Congolese are so fast in communication! Nobody can follow them. Today we enter the Mandible to find our family gathered around one of the tables. Surrounded by people with whom J. claims to have been in China last year, she announces: “This year we are going to America”. At the question where, she says they are going to South Africa. They will travel first to South Africa and then to America. The fourth person, their traditional traveling companion coming from abroad, seems to have forgotten all the foreigners in the service.
You could say a fiery South American beauty approaches to take the order, serves and rejoins the Mandible circle. At one point J. gets up and goes to the fridge nearby to arrange things that we did not remember what it was. After a few jerks she walks away and I try my sometimes senseless interrogating her about the things of life. Now and then missing the ball completely while she is switching between conversations in French and Lingala (I’ve always thought). At a certain moment I felt so much frustrated that I called my friend in Africa. On his “hello” I answered quickly “darling there’s money tomorrow morning!” and hang up. At that moment an alarm sounds. First I thought it came the television so that I didn’t pay attention and continued studying my very first words Lingala. But then I saw the alarm came nevertheless out of her smart phone or related. Earlier the day in the Western Union office the lady at the counter told me about two namesakes from which one of both lived or so in Burkina Faso. Probably that’s my friend also as he traveled to neighbouring countries to get his visa for Belgium. J. observed me a while and continues her talks in both Lingala and French. French without doubt especially for M. Mandibule. Sometimes I could grasp her attention but not always.

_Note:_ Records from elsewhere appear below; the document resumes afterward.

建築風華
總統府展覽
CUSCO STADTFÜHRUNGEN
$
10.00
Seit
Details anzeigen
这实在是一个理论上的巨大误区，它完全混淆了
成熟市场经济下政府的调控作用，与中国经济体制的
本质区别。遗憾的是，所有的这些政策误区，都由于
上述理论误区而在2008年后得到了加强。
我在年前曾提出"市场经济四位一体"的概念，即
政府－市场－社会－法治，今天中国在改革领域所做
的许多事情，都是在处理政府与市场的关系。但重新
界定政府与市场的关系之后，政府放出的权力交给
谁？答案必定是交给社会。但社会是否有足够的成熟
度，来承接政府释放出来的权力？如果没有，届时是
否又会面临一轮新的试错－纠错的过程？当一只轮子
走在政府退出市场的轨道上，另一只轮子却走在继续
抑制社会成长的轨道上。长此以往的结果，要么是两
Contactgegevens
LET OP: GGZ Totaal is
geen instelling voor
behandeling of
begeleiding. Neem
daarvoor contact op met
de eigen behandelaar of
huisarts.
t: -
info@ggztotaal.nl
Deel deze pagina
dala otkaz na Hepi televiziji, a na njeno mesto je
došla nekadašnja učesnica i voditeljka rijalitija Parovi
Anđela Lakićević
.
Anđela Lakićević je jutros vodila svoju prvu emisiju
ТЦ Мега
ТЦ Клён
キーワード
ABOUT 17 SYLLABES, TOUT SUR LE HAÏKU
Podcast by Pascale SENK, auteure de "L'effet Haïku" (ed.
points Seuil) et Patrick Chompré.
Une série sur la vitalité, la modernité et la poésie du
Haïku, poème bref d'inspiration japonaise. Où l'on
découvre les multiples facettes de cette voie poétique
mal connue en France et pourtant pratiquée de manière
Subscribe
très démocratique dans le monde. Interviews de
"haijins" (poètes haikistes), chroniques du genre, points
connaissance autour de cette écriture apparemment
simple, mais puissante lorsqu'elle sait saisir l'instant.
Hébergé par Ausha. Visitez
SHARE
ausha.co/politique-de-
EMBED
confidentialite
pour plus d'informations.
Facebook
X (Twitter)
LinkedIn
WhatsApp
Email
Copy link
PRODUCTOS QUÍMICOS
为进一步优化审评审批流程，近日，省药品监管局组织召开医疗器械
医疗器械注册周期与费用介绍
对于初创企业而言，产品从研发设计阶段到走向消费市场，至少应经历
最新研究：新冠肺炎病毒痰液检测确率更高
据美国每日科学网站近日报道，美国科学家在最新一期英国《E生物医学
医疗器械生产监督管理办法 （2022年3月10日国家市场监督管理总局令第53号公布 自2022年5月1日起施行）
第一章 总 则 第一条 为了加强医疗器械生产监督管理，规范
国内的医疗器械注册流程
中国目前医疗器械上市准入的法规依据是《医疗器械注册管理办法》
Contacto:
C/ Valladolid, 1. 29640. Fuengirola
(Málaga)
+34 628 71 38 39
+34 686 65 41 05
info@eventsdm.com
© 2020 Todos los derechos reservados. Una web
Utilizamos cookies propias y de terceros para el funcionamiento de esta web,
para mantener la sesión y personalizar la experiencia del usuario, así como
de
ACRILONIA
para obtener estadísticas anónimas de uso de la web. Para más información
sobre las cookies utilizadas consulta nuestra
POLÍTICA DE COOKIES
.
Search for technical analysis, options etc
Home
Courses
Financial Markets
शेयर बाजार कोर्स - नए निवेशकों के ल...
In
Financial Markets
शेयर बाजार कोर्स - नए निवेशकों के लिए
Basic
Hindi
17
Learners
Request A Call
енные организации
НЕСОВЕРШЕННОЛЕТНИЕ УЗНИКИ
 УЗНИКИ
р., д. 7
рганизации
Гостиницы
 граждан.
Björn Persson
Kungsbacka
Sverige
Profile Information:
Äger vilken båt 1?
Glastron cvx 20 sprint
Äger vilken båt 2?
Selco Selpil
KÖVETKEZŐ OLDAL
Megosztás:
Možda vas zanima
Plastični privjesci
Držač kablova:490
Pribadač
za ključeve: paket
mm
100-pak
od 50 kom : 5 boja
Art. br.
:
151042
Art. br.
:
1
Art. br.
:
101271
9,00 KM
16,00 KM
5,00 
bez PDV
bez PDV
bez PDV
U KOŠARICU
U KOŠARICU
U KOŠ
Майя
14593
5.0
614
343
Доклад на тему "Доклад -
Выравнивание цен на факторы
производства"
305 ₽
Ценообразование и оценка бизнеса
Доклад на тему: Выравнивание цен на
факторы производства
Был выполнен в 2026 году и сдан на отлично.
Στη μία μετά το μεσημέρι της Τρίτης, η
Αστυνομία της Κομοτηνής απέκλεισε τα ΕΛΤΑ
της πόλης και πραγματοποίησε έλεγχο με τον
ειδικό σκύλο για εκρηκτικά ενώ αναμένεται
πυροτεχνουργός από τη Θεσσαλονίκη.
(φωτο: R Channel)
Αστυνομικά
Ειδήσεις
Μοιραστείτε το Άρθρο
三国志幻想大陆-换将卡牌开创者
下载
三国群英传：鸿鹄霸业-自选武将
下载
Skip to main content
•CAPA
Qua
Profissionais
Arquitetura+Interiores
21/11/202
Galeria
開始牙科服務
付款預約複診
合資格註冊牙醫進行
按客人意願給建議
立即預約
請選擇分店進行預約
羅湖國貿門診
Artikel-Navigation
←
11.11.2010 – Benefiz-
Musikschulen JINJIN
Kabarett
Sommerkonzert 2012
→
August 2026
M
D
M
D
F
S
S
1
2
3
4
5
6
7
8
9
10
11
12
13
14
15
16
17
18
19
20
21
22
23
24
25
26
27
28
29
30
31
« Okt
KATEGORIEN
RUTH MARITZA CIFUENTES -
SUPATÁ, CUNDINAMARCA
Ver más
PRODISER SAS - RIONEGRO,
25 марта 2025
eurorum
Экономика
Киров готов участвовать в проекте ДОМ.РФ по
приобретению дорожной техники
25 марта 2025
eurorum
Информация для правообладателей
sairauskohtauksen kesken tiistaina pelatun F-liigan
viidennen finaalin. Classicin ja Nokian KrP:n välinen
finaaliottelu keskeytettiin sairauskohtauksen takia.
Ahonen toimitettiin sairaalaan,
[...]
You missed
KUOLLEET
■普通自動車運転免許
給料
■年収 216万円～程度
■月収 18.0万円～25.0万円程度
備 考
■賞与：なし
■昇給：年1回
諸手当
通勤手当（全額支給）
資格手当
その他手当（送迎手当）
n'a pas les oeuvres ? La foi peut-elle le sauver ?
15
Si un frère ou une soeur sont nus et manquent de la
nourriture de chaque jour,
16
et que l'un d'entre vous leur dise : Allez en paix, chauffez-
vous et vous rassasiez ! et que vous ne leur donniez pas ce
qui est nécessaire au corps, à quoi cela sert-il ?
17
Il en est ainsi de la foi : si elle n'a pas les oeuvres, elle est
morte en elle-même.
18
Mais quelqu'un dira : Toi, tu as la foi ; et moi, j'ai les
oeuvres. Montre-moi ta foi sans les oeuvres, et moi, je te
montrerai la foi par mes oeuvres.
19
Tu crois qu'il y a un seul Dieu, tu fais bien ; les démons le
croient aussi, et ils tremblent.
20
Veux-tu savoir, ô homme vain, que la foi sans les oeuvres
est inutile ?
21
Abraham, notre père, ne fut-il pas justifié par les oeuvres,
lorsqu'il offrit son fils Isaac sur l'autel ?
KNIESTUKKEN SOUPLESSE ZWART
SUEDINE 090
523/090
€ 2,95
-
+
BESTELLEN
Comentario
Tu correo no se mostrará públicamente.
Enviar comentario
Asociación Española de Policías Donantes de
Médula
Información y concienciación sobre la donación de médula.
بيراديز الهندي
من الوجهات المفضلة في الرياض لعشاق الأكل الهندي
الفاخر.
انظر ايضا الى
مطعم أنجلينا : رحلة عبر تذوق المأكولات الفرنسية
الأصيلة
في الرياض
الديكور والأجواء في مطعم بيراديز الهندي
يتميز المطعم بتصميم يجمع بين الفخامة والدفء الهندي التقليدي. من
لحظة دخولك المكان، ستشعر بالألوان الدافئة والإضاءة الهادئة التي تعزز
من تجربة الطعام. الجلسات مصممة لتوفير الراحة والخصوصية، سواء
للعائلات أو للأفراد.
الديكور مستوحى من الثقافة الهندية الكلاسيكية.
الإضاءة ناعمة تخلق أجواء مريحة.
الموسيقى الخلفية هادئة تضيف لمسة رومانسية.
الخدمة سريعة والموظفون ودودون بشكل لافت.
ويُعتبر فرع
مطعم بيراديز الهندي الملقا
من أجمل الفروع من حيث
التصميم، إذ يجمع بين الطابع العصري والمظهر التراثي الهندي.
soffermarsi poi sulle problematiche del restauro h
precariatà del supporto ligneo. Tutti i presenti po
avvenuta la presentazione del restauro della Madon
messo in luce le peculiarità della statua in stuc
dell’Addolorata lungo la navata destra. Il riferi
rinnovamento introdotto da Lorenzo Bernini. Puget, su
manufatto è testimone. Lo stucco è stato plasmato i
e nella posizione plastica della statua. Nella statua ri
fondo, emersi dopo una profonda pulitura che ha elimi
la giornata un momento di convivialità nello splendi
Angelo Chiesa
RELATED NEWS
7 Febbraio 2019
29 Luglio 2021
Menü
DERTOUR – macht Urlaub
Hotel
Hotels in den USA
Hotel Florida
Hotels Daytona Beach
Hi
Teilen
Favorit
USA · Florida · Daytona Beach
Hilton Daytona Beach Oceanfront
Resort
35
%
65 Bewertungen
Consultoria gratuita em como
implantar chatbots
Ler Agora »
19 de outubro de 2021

While she is still setting some things in the kitchen Mr. Mandibule spoke up and said he liked to drink beer. In the meantime he was pointing in the direction of about three kinds of beers in front of him at the table around which the family had gathered. He never gets sick on the plane and it looks like he can be easily guided around the world and knows even more. He looked as good as ever before a bistro visitor saw him. Then a woman comes in and announces things that probably had to do with the main tour of the evening: another men’s meeting resembling Sunday’s after eight o’clock. It’s really worth it. Some guys come to talk and then when they want to take the place of some women who are also in the bistro the waitress comes ask you to change places or leave your place to satisfy the gentlemen. The only time I participated in such a meeting a lady began to sing the latest Congolese hit. It sounded so sweet and inviting but then suddenly the waiter came in direction of our table making us clear we had to change places to make room for a couple of members of the reunion. My chat mate put herself somewhere against the window and I near the counter from where I had to move once again after which I just left the Mandibule.
– “J. why do you go to South Africa and to America when you don’t talk Zulu, African, or English?”
J. puts then with a metal like sound something on the tables near the counter. “These tables are occupied” she explained. “For a Congolese reunion?”
I ask. “No they’re from Burkina Faso” she answered.